Ready, Set, College – Leave for College Prepared with a Plan for Success!
One of the biggest steps that a young person can take is the transition from high school to college. It is one filled with awe, anxiety, and excitement for both the student and the parent. However, these feelings can be further magnified if this transition involves a diagnosis of ADHD for the student.
Below are some helpful tips for parents and students to help ease the transition and support a healthy college experience.
Tips for Time Management/ Planning and Prioritizing
- Create a weekly schedule of assignments, classes, tests, etc. Parents and students can practice immediately with this schedule at home before college by including household duties and more.
- Use technology to the fullest to customize reminders etc. using iPhones etc.
Advocating for Yourself
- Schedule time to tour the campus before the semester begins.
- It is not the responsibility of colleges to provide services. Therefore, students and parents should reach out on their own to support groups and organizations on campus. Leverage the college’s office of disability services and meet with faculty advisors to arrange for special accommodations or available assistance.
- Communication is essential. Make teachers and professors aware of your student’s diagnosis. If possible, meet with your professors one on one. Take advantage of free services such as writing assistance labs in reviewing college papers and study groups.
- Discuss necessary chores with your child such as laundry and housework. This is probably the first time your child will be sharing space with someone other than a family member for an extended period.
- Take advantage of available resources on campus such as yoga or meditation. Both have been documented to have a positive effect on individuals diagnosed with ADHD. Also, this is an opportunity to meet fellow students in a different space outside of the classroom.
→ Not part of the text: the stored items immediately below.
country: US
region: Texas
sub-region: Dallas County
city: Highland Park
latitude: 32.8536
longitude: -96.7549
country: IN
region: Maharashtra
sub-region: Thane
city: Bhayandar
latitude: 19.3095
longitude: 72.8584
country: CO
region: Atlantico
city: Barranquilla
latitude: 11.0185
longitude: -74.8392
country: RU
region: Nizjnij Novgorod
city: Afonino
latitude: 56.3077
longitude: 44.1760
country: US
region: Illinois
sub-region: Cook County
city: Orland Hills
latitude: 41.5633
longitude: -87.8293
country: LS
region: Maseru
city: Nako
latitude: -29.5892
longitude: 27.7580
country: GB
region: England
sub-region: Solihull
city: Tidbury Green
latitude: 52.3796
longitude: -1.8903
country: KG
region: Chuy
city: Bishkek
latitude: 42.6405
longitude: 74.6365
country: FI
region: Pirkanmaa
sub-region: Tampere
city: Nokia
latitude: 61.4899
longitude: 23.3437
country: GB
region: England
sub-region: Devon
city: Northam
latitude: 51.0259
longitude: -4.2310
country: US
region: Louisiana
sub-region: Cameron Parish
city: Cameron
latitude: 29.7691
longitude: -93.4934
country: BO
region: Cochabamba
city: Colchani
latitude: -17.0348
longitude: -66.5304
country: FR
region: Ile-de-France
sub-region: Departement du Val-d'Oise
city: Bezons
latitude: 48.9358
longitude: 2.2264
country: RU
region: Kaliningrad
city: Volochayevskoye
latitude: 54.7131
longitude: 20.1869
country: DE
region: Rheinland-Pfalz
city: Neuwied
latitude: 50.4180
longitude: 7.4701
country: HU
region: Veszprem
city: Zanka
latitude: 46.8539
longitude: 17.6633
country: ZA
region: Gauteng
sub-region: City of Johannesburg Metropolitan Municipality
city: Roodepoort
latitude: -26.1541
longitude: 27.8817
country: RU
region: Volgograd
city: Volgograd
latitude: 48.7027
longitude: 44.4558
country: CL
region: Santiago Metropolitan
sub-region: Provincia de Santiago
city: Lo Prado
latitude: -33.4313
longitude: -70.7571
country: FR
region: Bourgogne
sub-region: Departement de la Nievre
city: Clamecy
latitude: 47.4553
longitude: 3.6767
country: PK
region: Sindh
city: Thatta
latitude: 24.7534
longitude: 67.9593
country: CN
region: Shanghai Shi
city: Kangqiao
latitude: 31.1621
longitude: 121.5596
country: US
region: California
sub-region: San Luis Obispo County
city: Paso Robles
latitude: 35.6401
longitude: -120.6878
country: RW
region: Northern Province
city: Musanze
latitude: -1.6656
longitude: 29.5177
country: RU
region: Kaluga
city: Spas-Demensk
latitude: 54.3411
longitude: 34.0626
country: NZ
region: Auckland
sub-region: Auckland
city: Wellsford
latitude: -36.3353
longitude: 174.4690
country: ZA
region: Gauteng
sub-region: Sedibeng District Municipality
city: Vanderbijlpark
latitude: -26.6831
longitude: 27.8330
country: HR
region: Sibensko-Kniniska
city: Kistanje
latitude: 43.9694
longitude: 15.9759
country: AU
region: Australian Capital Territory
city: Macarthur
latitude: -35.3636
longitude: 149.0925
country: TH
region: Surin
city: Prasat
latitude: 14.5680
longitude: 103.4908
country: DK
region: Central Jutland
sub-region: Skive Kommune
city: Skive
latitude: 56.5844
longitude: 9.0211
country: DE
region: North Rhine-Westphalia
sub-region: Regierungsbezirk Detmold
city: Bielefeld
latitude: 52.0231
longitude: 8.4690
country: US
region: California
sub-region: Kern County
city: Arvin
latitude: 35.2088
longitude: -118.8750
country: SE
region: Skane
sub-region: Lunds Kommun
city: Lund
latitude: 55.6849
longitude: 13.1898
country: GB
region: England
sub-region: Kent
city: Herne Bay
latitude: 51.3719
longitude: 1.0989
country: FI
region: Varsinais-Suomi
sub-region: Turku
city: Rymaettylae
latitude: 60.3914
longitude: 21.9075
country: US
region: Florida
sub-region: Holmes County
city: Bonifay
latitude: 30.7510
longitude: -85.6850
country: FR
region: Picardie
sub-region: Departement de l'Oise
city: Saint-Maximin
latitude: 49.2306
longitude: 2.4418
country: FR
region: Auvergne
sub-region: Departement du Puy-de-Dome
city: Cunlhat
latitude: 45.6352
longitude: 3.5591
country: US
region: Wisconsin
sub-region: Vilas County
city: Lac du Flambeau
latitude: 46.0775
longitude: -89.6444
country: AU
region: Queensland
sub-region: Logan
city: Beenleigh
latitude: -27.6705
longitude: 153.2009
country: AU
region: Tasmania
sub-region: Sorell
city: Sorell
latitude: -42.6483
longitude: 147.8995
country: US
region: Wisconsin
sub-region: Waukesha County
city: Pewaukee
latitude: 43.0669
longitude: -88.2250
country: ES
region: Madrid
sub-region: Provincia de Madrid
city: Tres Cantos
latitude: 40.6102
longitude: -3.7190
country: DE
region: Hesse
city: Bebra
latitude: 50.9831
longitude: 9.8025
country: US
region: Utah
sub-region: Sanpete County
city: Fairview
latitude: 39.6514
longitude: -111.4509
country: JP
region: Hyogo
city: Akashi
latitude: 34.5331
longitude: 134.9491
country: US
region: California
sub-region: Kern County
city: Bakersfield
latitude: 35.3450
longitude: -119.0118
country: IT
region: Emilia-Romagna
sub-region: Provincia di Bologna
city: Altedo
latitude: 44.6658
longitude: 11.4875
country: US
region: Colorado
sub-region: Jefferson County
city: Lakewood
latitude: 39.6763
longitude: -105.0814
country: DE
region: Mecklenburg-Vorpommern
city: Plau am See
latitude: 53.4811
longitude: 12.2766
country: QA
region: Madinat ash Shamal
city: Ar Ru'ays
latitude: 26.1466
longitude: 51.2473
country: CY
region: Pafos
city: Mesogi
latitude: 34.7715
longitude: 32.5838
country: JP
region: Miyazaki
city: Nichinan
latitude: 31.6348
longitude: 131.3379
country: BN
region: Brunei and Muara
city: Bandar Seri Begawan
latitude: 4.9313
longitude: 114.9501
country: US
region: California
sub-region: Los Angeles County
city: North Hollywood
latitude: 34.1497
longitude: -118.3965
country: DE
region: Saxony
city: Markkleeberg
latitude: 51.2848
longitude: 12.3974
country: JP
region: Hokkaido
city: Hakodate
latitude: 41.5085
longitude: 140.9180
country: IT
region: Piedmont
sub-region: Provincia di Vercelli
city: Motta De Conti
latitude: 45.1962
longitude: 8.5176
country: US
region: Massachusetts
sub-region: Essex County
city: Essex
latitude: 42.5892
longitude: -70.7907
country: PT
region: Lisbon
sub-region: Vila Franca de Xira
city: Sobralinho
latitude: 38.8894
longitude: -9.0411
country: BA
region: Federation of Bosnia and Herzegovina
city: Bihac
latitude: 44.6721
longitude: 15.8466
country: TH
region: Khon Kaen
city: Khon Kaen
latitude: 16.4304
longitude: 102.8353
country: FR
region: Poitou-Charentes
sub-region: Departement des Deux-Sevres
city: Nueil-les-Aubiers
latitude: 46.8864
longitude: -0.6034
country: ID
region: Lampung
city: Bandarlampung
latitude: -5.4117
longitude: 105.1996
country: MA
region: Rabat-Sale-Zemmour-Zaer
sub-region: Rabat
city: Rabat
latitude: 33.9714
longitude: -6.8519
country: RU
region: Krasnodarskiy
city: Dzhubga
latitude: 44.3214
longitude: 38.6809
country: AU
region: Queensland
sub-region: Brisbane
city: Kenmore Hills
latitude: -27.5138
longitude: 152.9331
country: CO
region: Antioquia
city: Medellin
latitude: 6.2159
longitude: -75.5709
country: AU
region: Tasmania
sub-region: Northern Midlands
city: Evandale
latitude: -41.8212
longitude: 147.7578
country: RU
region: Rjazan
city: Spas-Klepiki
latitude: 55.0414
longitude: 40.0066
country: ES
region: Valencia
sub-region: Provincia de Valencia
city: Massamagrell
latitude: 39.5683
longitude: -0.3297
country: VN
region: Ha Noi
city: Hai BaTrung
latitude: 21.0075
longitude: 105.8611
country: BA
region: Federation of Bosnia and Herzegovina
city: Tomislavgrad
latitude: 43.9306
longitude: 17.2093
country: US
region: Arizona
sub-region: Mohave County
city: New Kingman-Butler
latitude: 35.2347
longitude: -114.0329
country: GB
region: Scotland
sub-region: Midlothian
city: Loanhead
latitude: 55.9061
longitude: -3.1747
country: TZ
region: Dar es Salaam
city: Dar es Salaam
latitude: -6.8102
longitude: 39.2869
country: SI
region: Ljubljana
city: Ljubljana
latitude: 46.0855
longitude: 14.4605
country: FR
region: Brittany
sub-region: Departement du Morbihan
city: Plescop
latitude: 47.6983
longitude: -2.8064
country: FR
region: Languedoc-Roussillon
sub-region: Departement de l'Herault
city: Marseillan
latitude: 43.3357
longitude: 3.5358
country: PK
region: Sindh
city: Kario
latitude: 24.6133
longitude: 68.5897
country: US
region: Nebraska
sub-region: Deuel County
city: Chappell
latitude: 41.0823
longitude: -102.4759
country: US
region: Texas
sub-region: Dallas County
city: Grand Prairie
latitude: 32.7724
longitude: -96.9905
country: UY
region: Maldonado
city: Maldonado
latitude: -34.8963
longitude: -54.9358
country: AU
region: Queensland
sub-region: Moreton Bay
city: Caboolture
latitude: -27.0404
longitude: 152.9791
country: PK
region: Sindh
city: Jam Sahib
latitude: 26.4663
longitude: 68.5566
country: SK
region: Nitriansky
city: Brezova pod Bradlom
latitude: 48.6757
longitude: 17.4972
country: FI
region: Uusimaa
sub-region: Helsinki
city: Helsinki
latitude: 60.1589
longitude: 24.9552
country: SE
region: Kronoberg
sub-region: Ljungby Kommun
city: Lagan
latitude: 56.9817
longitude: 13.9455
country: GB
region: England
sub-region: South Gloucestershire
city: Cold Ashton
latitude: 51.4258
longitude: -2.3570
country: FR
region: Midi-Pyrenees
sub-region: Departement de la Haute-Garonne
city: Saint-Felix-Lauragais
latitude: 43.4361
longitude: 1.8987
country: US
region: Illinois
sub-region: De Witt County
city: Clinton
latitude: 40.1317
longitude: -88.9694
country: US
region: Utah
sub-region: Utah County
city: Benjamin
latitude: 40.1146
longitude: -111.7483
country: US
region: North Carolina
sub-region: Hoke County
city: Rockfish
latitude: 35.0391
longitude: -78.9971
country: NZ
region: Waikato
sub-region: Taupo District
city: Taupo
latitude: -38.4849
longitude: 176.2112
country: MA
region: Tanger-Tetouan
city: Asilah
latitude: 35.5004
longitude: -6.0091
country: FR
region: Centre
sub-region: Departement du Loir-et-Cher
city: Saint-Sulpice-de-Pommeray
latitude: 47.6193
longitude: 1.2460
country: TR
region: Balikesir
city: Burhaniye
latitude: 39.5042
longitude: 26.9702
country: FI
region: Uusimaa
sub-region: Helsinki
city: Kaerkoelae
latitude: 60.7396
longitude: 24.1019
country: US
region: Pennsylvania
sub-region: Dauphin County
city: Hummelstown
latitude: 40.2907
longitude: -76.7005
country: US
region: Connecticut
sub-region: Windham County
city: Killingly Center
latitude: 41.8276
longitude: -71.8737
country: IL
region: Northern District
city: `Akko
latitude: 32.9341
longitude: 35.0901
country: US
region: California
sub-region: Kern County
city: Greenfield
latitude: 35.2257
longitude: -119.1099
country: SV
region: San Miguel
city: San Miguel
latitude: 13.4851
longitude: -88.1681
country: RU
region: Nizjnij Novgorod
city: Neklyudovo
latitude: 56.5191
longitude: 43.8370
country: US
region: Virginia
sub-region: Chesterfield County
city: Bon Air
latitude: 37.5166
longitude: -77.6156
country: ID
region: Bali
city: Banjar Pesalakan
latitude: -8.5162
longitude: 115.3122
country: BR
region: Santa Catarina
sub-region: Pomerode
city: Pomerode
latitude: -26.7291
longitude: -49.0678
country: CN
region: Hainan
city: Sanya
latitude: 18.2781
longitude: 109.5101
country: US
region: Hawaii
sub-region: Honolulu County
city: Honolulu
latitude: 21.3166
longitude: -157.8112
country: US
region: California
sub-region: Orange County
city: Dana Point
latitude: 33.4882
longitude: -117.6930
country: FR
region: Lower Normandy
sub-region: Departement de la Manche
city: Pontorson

- Sit down and go over budgeting. Along with the schedule as mentioned above, prepare a budget and determine how much your child will be allotted each month. Help your child decide how much money will be spent on necessities such as food, books, etc. Then determine how much will be available for discretionary expenses, such as entertainment.
The foundation for all of the above is communication. You will not be there daily as before to provide guidance and support and ask how her day went. Therefore, again use technology such as facetime, skype, etc. to keep an open line of communication. This will be your primary mode to support your child and support their needs.